The vision came again, repeatedly, blinding him. He rubbed his eyes, coming among the Haga, among the most familiar of tribes.





He found Menditak, and Menditak went veiled in the aifad, withdrawn, in mourning or in anger: it was impossible to read. Dust was on Menditak’s shoulders. That, too, was mourning, for Kaptai, for four good men—he had no clear idea who those men might be, whether uncles of his, or close to Menditak. There was a debt here, and he had come riding in unveiled, mad, distracted by visions.

“Omi,” he said to Menditak, raking his sanity into one coherent heap. “I had to come back. I risked the caravan to keep chasing him. But I haven’t given up, either. I’ve carried my report to the Ila and to the Keran, forward: but you, omi, youare my father. I haven’t any other.”

“Tain Trin Tain will die,” Menditak said, from behind the veil. “Word is out, against him.”

“The Rhonan joined us,” Marak said, that usthat meant the tribe. “Certain of the villages have helped me, against him. He’s lost. He won’t be welcome where we’re going. We’ll come to water at Pori, and we’ll go on over the rim, and if he stays on the Lakht, he’ll die. If he comes in reach of us, he’ll die. He has no choice, omi. He won’t get anything from me.”

“He’ll die,” Menditak said again, and asked carefully what Aigyan had said, and about the Rhonan, and their lord, and all the while Menditak’s son was nearby, listening to everything, as the au’it wrote, and for the same purpose.

“I don’t know about your paradise,” Menditak said. “That water thief Aigyan moved in when we did, and insists he’s leading. It’s no time for a fight. The whore in camp bathes in water while honest mothers run short of drink. But we wait, Marak an Haga. We wait. Tell that to the Ila. There will be this paradise of yours.”

“Before that, there’s Pori,” Marak said, and the voices in his head put up an argument that made his temples ache. “You’ll live, and Tain won’t.” He could not muster courtesies, could not track the convolutions of tribal custom.

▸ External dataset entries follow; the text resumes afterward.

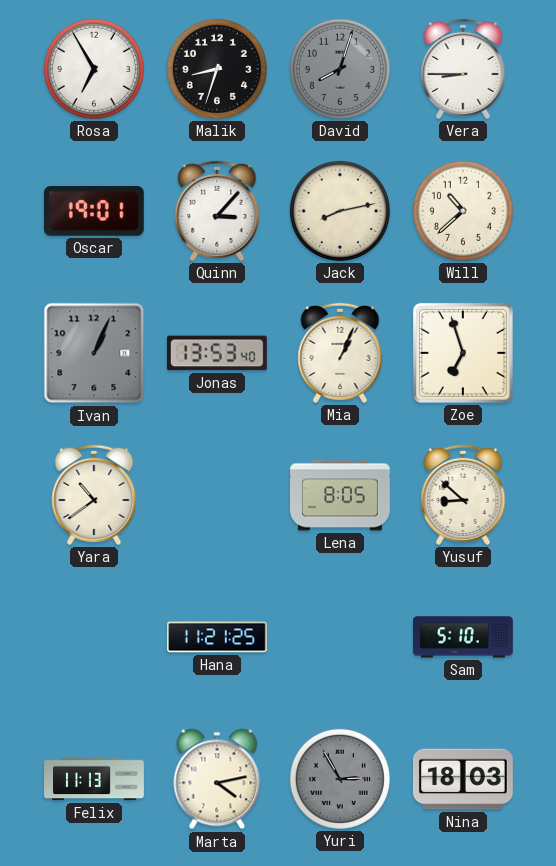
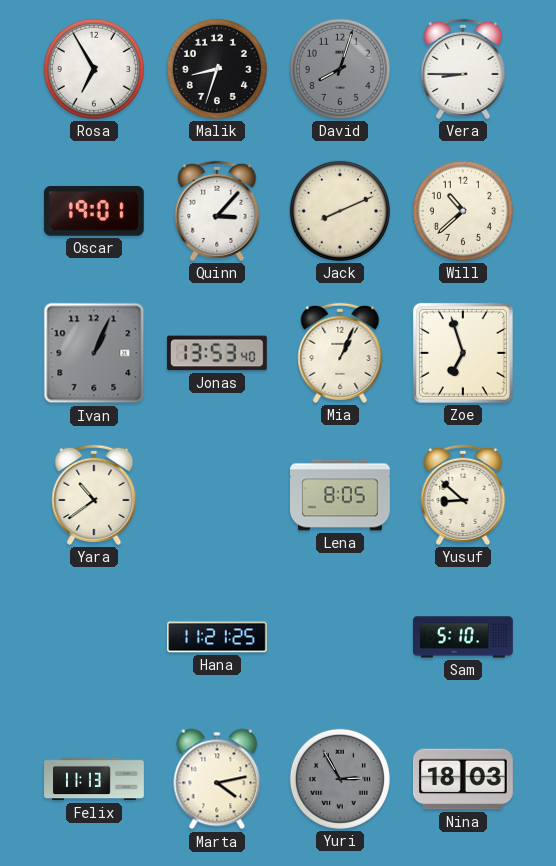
Jack: 8:13 -> 8:11
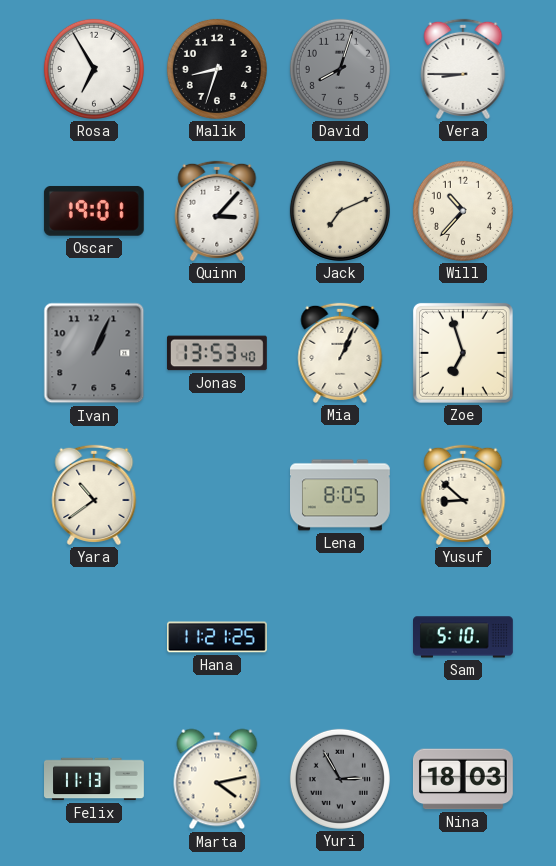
Jack: 8:11 -> 7:11
Will: 10:38 -> 10:37
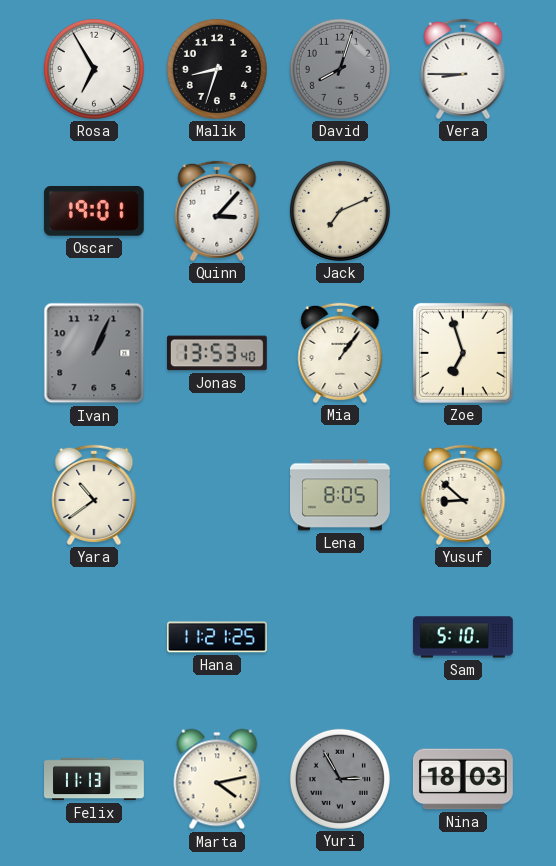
Will: 10:37 -> none
Mia: 1:04 -> 1:06
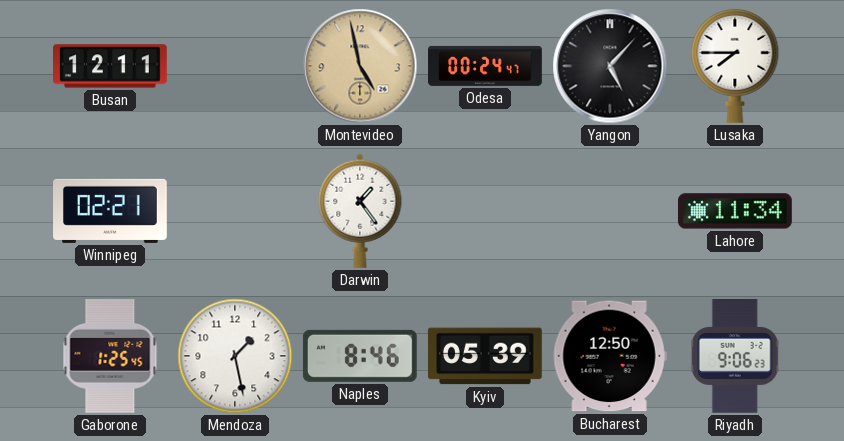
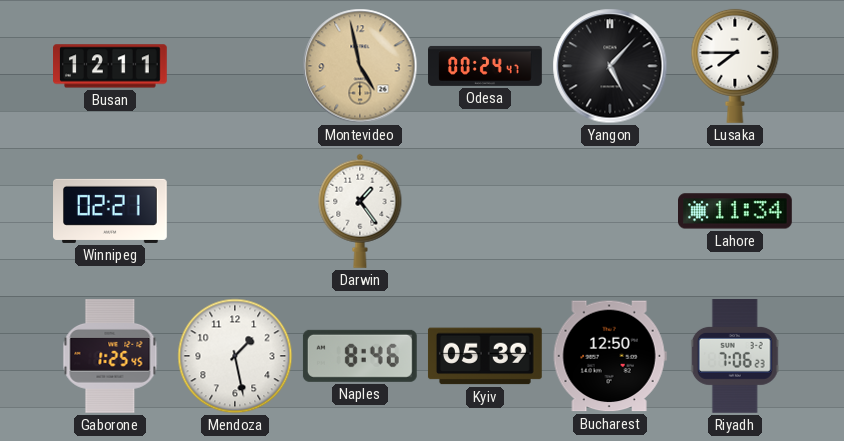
Riyadh: 9:06 -> 7:06
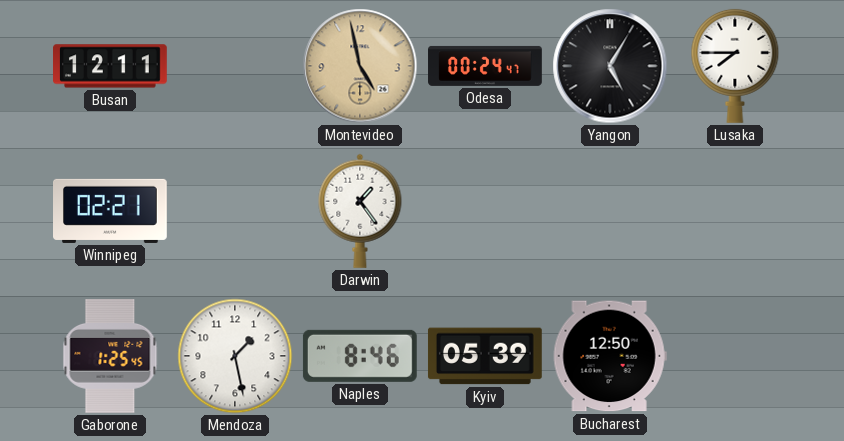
Yangon: 5:07 -> 5:05
Lahore: 11:34 -> none
Riyadh: 7:06 -> none
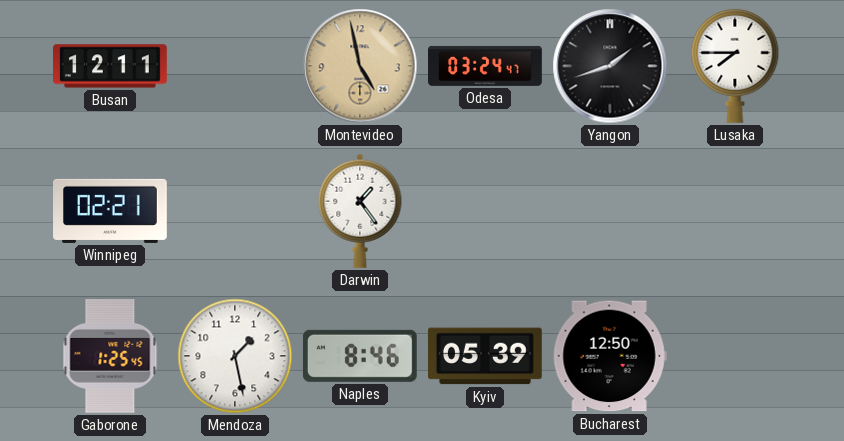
Odesa: 00:24 -> 03:24
Yangon: 5:05 -> 1:42
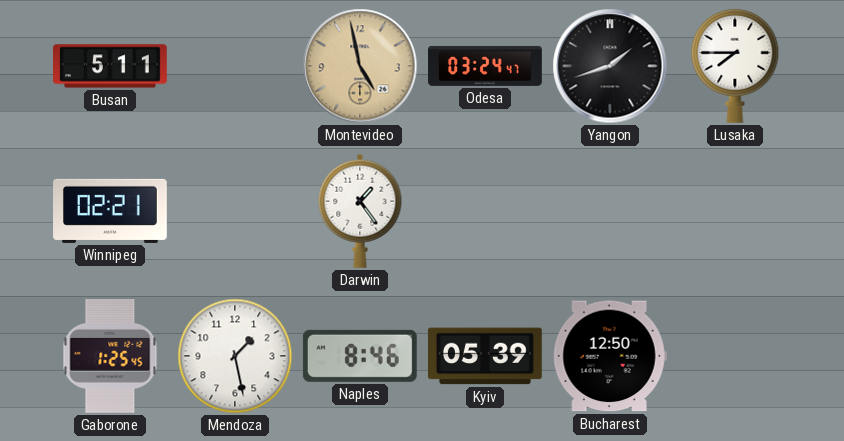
Busan: 12:11 -> 5:11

He simply rode ahead, suddenly, his hands doing one thing, his mind distracted in visions and a whispering in his head that would not be still.

He rode through the ranks. Norit met him, on her way back.

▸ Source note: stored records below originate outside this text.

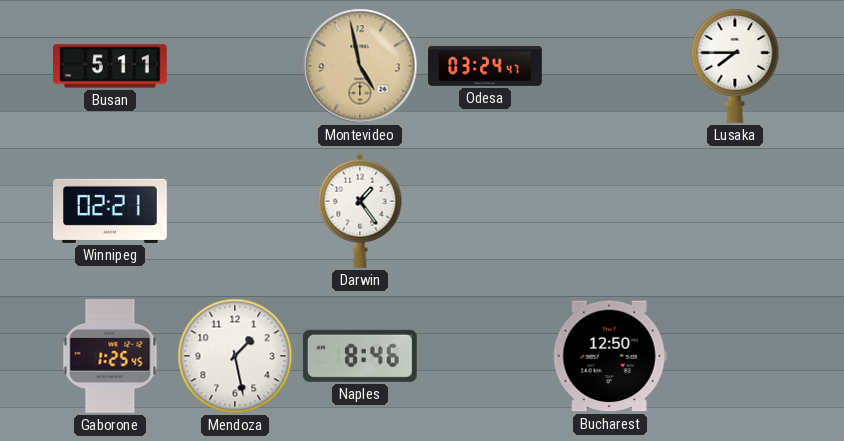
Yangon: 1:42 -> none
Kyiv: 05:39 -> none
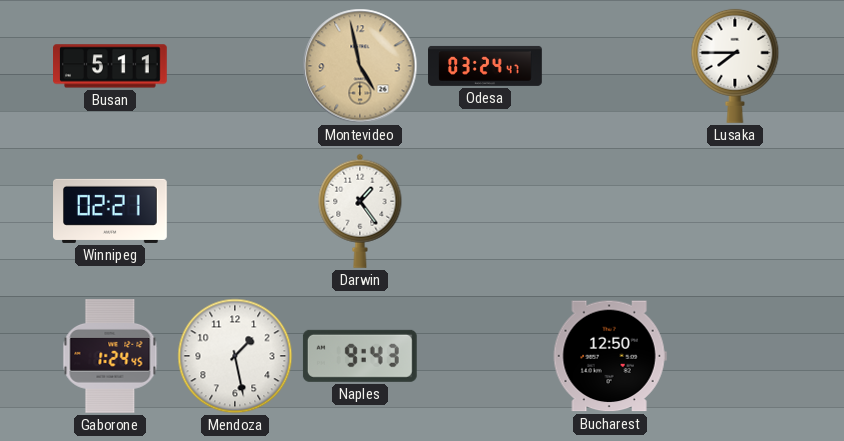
Gaborone: 1:25 -> 1:24
Naples: 8:46 -> 9:43
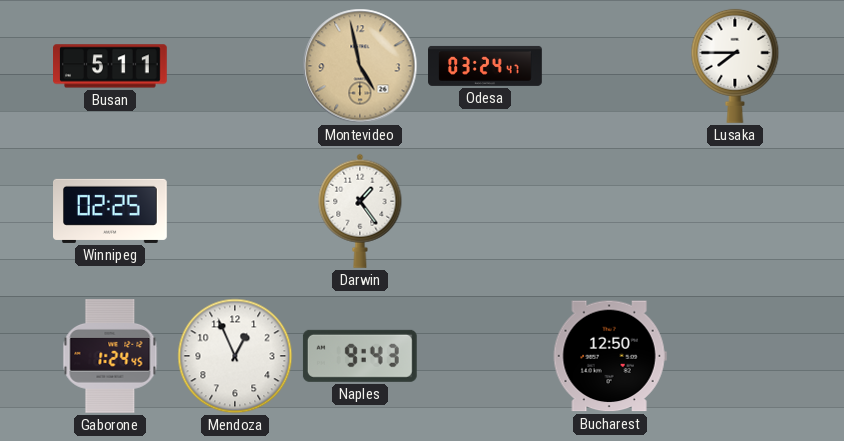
Winnipeg: 02:21 -> 02:25
Mendoza: 1:28 -> 12:56
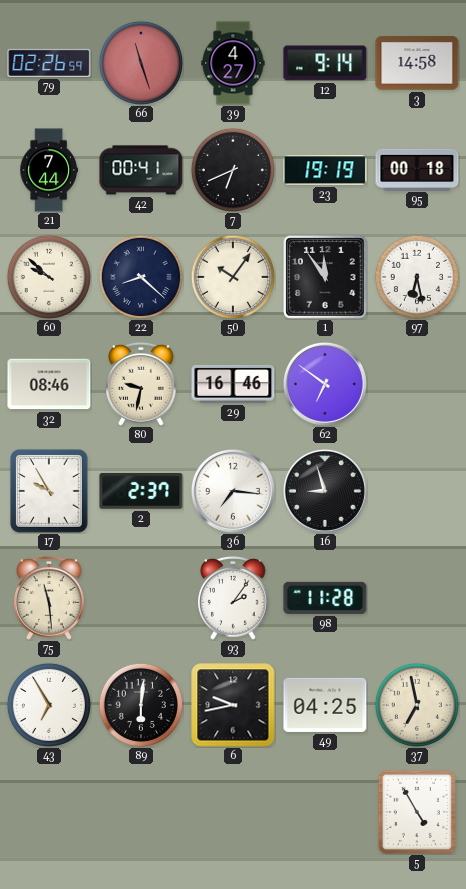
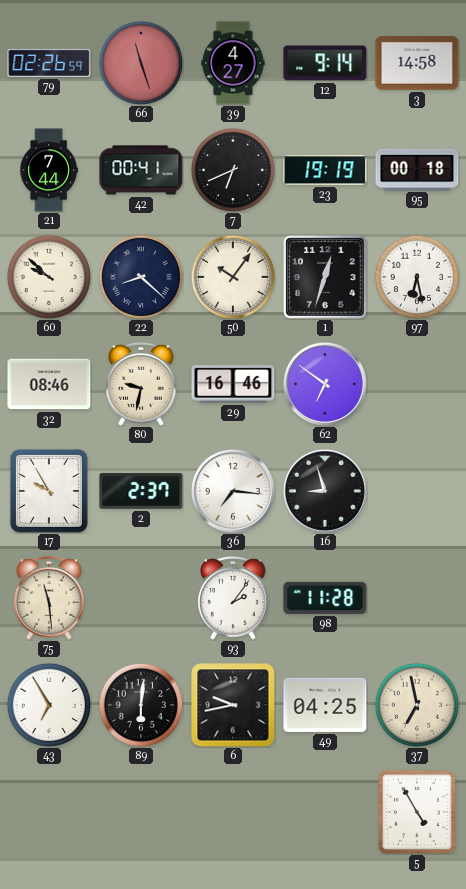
1: 11:54 -> 12:33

It’s coming,” Norit said to him. “It’s coming. There’s no stopping it.”

It was the sort of thing Norit raved about. “Where’s the baby?” he asked harshly, trying to call her and him alike back to common sense. “Where’s Lelie?”

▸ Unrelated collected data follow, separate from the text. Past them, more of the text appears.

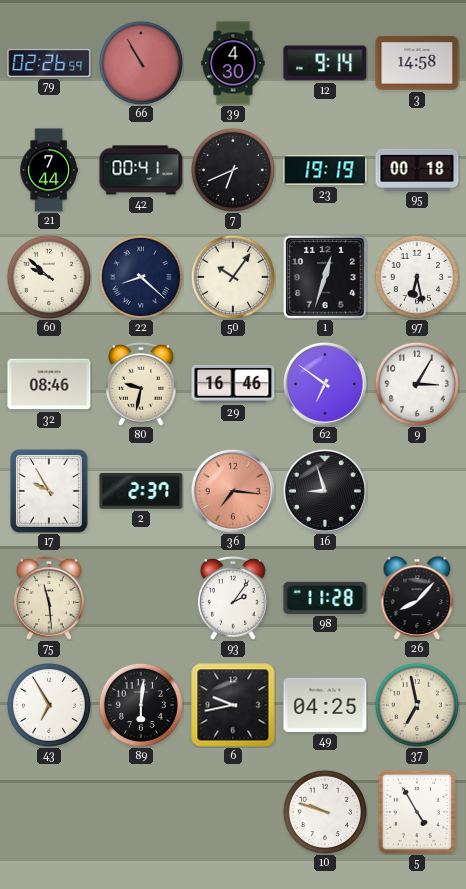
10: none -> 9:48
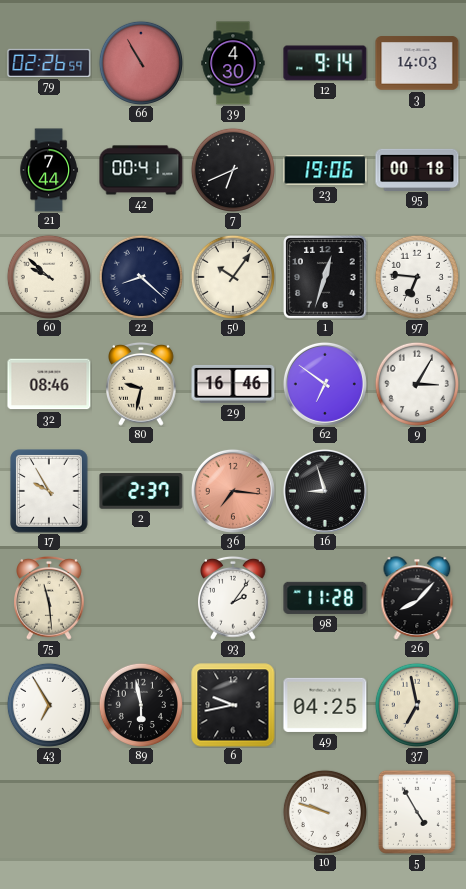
3: 14:58 -> 14:03
23: 19:19 -> 19:06
97: 6:28 -> 6:46
89: 6:01 -> 5:58
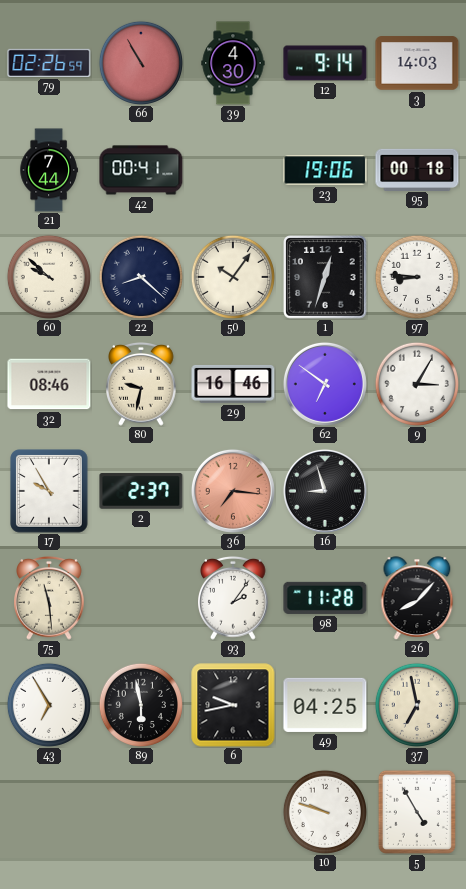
7: 6:41 -> none
97: 6:46 -> 8:46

He only confused her. Norit rode back through the line, shouting that the hammer of heaven was coming, terrifying the Ila’s servants.

He rode forward, up to where Hati was, where Patya rode, carrying Lelie on her saddle. “Did Norit find you?” Hati asked, and looked back behind him, but Norit was not in sight.

The au’it wrote that, too, it might be.

“Shall I go after her?”

“I know where she is,” he said. It was impossible for them to lose track of one another. The moment he wondered, he knew, and Hati seemed to, the same.

“So do I,” Hati said. “She doesn’t care about her daughter. Norit wants to, but Luz doesn’t. Patya said she’d take care of her. Or Lensa will.” That was Memnanan’s mother, who rode with Memnanan’s wife, Elagan: Laga, they called Elagan, a stronger woman than seemed likely, all belly, now, and very small limbs… endured the ride, simply endured, day after day, smiling sometimes, bravely—while Memnanan’s allegiance had to be elsewhere given, and while she grew closer and closer to her time. Lensa will. Lensa and the aunts, frail and one sickly, had enough on their hands, and he had brought Lelie back to be an inconvenience to everyone… to fight Luz for Norit’s sanity, and now Norit went raving back along the line, wearing her besha’s strength down, frightening anyone who would listen to her, among the Ila’s servants and among the tribes, that being all she could reach.